Why this Breakthrough Medical Study into Alzheimer’s is Being Called the "Big Bang"
Medical researchers are thrilled over the results of a newly completed study into how Alzheimer’s takes hold in the human body. Marc Diamond, a primary collaborator on this new Alzheimer’s study describes the results of this study as…
"This is perhaps the biggest finding we have made to date even though effective clinicals may not materialize for several years. The study has been a big win because it changes much of how we think about the disease and as a result, how to beat it.”
Most research into Alzheimer's focuses on a specific protein called amyloid beta. A clumping of that protein is suspected as being the primary pathological cause of the disease's symptoms. But after many different clinical trial failures in drugs designed to target those amyloid beta plaques, some scientists have turned their attention and research towards alternative approaches including new research on a completely different protein.

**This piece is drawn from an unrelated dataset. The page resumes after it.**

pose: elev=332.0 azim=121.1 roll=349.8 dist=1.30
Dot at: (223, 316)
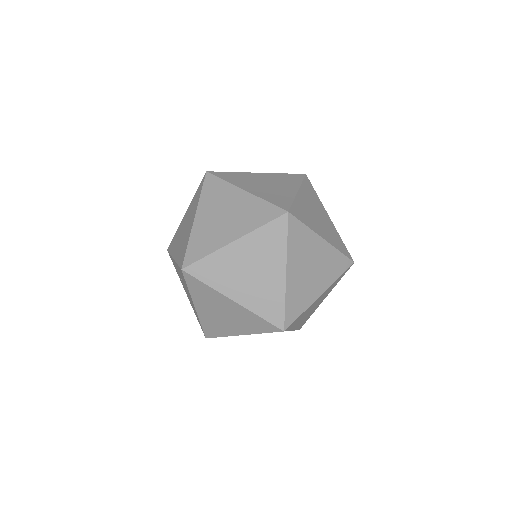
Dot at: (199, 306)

The different protein, called tau, has been found to form abnormal clumps in the brain, called neurofibrillary tangles, which can accumulate and kill neurons. More and more researchers are beginning to hypothesize that this is actually the primary causative source of Alzheimer's disease.

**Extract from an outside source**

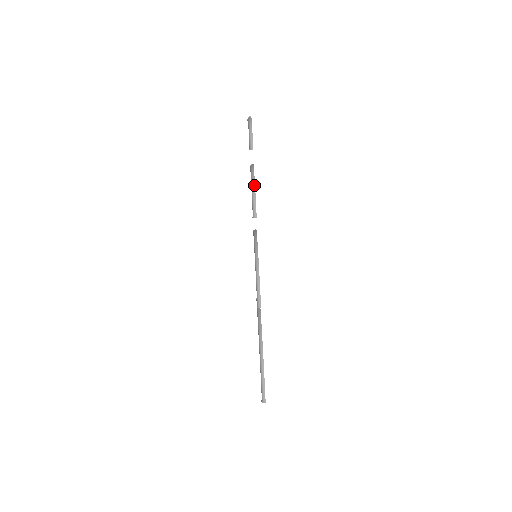
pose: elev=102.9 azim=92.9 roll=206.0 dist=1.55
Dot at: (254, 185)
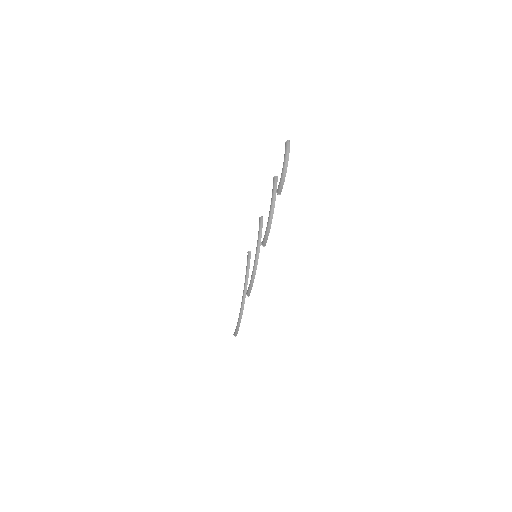
Dot at: (271, 221)
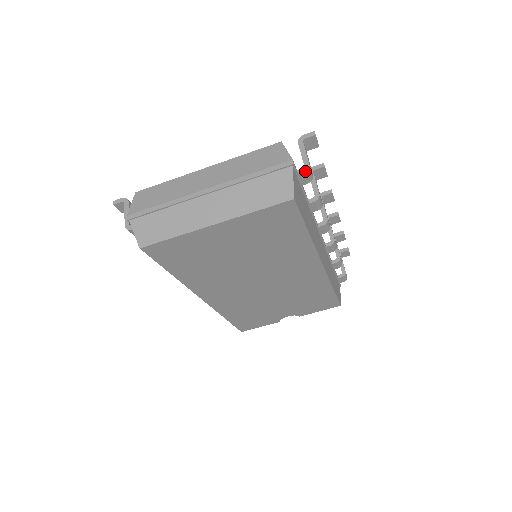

When and how Alzheimer's disease develops has been a mystery. So the new study on these tau proteins and how they begin to accumulate into tangles in the brain is starting to catch the attention of the medical community.

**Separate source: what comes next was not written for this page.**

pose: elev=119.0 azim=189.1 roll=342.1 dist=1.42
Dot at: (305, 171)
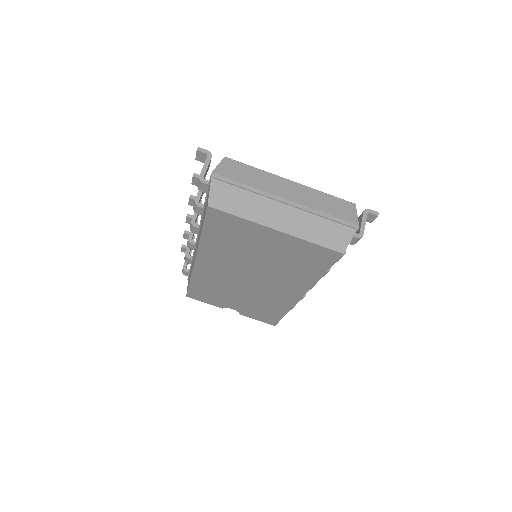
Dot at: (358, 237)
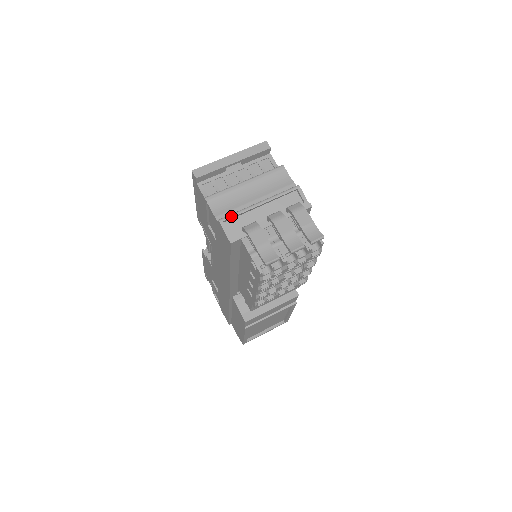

Isolated tau proteins had been previously believed not to have a distinctly harmful shape until they began to aggregate with other tau proteins. However, this new study and companion new research has revealed that a toxic tau protein actually presents itself as misfolded, exposing parts that are usually folded inside, before it begins to aggregate. It is these exposed parts of the protein that enable aggregation, forming the larger toxic tangles. According to Mark Diamond …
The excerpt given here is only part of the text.